Le responsable de sa venue est l'organiste Robert Patrick Girard. Lui qui réside désormais à Québec, après avoir enseigné pendant 28 ans au Conservatoire de musique de Chicoutimi, a joué avec la chanteuse en 2004, à la faveur d'une sortie à Rimouski.

«C'était avant sa participation au Concours Reine Élisabeth de Belgique et nous avions présenté des pièces qui devaient être interprétées là-bas. Comme ça s'est bien passé pour elle (la soprano a hérité du deuxième rang), Hélène dit que ça lui a porté bonheur», a raconté le musicien mardi, au cours d'une entrevue téléphonique accordée au Progrès-Dimanche.

Même si elle revient tout juste d'un séjour en France, ce qui lui a donné l'occasion de travailler à Lyon, de même qu'à Orange, lors d'un concert donné par l'Orchestre de Radio-France, Hélène Guilmette a concocté un menu à la fois original et ambitieux, susceptible de rejoindre une large palette de sensibilités.

«On aura une chanteuse extraordinaire et son programme sera spécial, annonce Robert Patrick Girard. Elle fera du Haendel, Youkali de Kurt Weil, Les filles de Cadix, une oeuvre de Delibes, ainsi qu'une petite valse, un genre de musette intitulée La robe de lune.»

On note également une oeuvre de Rodrigo, mais pas celui du Concerto de Aranjuez. «Ce sont trois chansons écrites pour le piano et qui marchent bien à l'orgue. Elles sont empreintes de délicatesse», décrit le musicien. Il a aussi trouvé la façon d'aborder Trois jours de vendange de Reynaldo Hahn, un autre titre que l'organiste fréquentera pour la première fois.

Un Beethoven décoiffant

Robert Patrik Girard connaît le Casavant de la cathédrale sur le bout des doigts. L'instrument lui plaît en raison de ses 60 jeux, des possibilités sonores qui ont été grandement améliorées lors de la restauration conduite à l'époque où il résidait à Chicoutimi.

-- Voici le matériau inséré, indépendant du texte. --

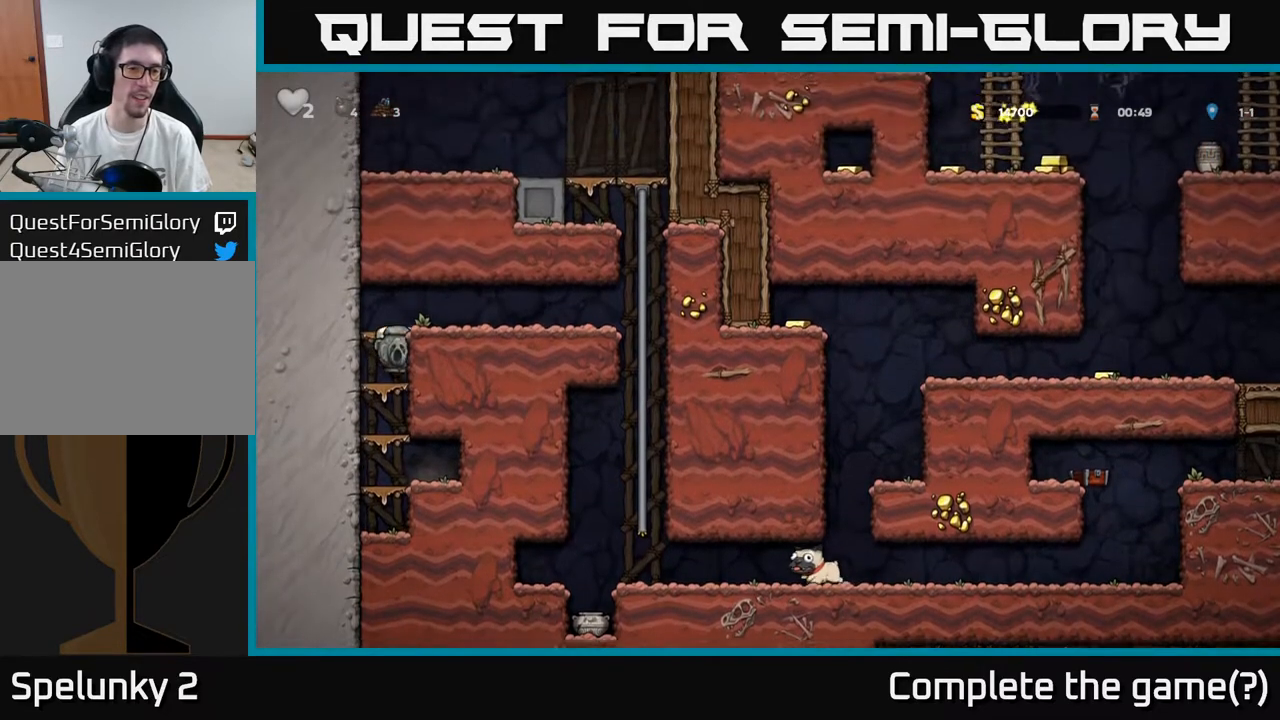
{"buttons": ["DPAD_RIGHT"], "left_stick": "center", "right_stick": "center", "events": [[83, "DPAD_RIGHT", "down"], [133, "A", "down"], [267, "A", "up"]]}
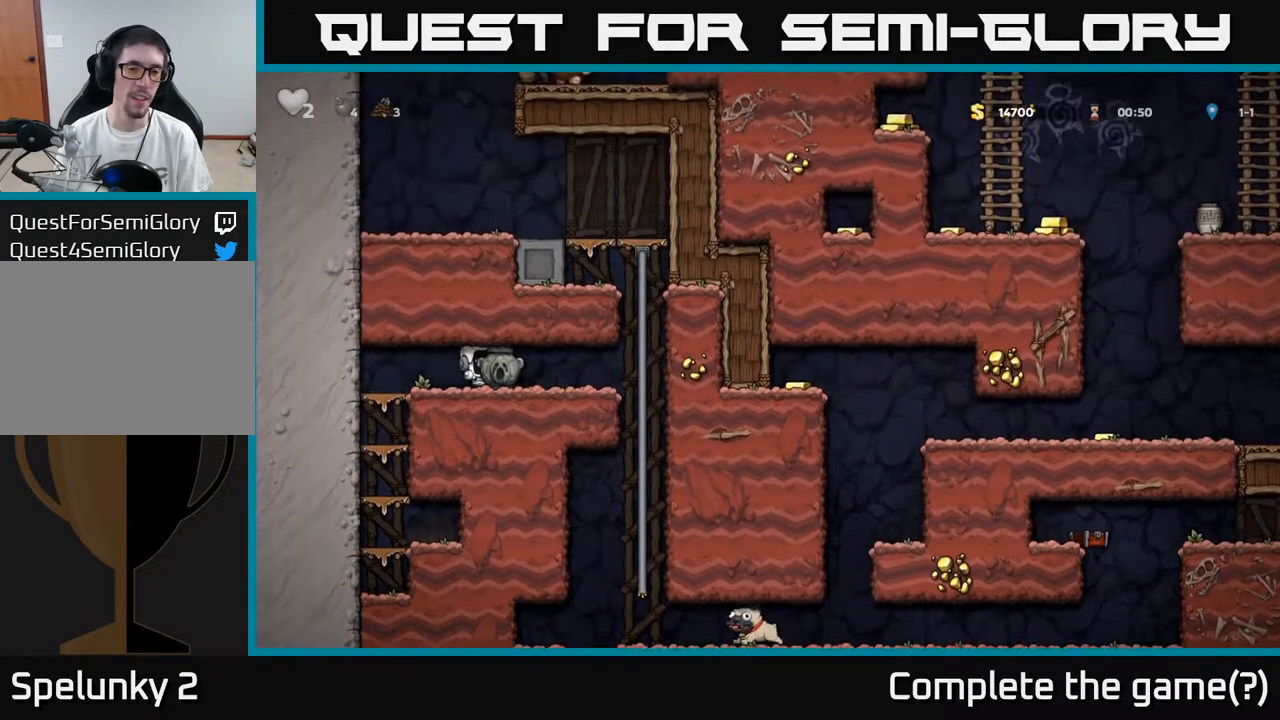
{"buttons": ["A", "DPAD_DOWN"], "left_stick": "center", "right_stick": "center", "events": [[300, "DPAD_UP", "down"], [317, "DPAD_RIGHT", "up"], [383, "DPAD_UP", "up"], [417, "DPAD_DOWN", "down"], [450, "A", "down"]]}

«Il sonne bien. Les basses sont bonnes. Les mixtures aussi», résume l'ancien professeur. C'est donc avec confiance qu'il s'attaquera à des compositions qui n'ont jamais été intégrées à ses concerts, dont la Fantaisie en sol de Bach, que l'homme compare à une cathédrale, à un vitrail chargé, en référant à la densité de la partie médiane.

Une adaptation de l'adagio du Concerto numéro 23 de Mozart sera également servie aux mélomanes. Le défi consiste à rendre l'oeuvre aussi intéressante qu'au piano, avance Robert Patrick Girard, qui anticipe aussi avec plaisir le moment où il proposera un titre de Laprida, Florinda. De l'orgue aux accents sud-américains? Ça existe et il paraît que c'est amusant.

Son morceau de bravoure sera d'une nature encore plus particulière: My Beethoven rag für organ. Cette drôle de chose écrite par l'Allemand Andras Willscher, en 1955, fera sourire le public qui reconnaîtra des bouts de Für Elise, de l'Hymne à la joie, de la Pathétique et, pour conclure, de la Toccate de Widor.

«Nous cherchons à démocratiser l'orgue en le ''déguindant'' et cette composition complètement éclatée cadre bien dans le contexte d'un concert d'été. Il faut penser au fait que dans l'église, il y aura des mélomanes avertis, mais aussi des novices. L'idée, c'est de faire vivre à tout le monde une joyeuse soirée», fait observer Robert Patrick Girard.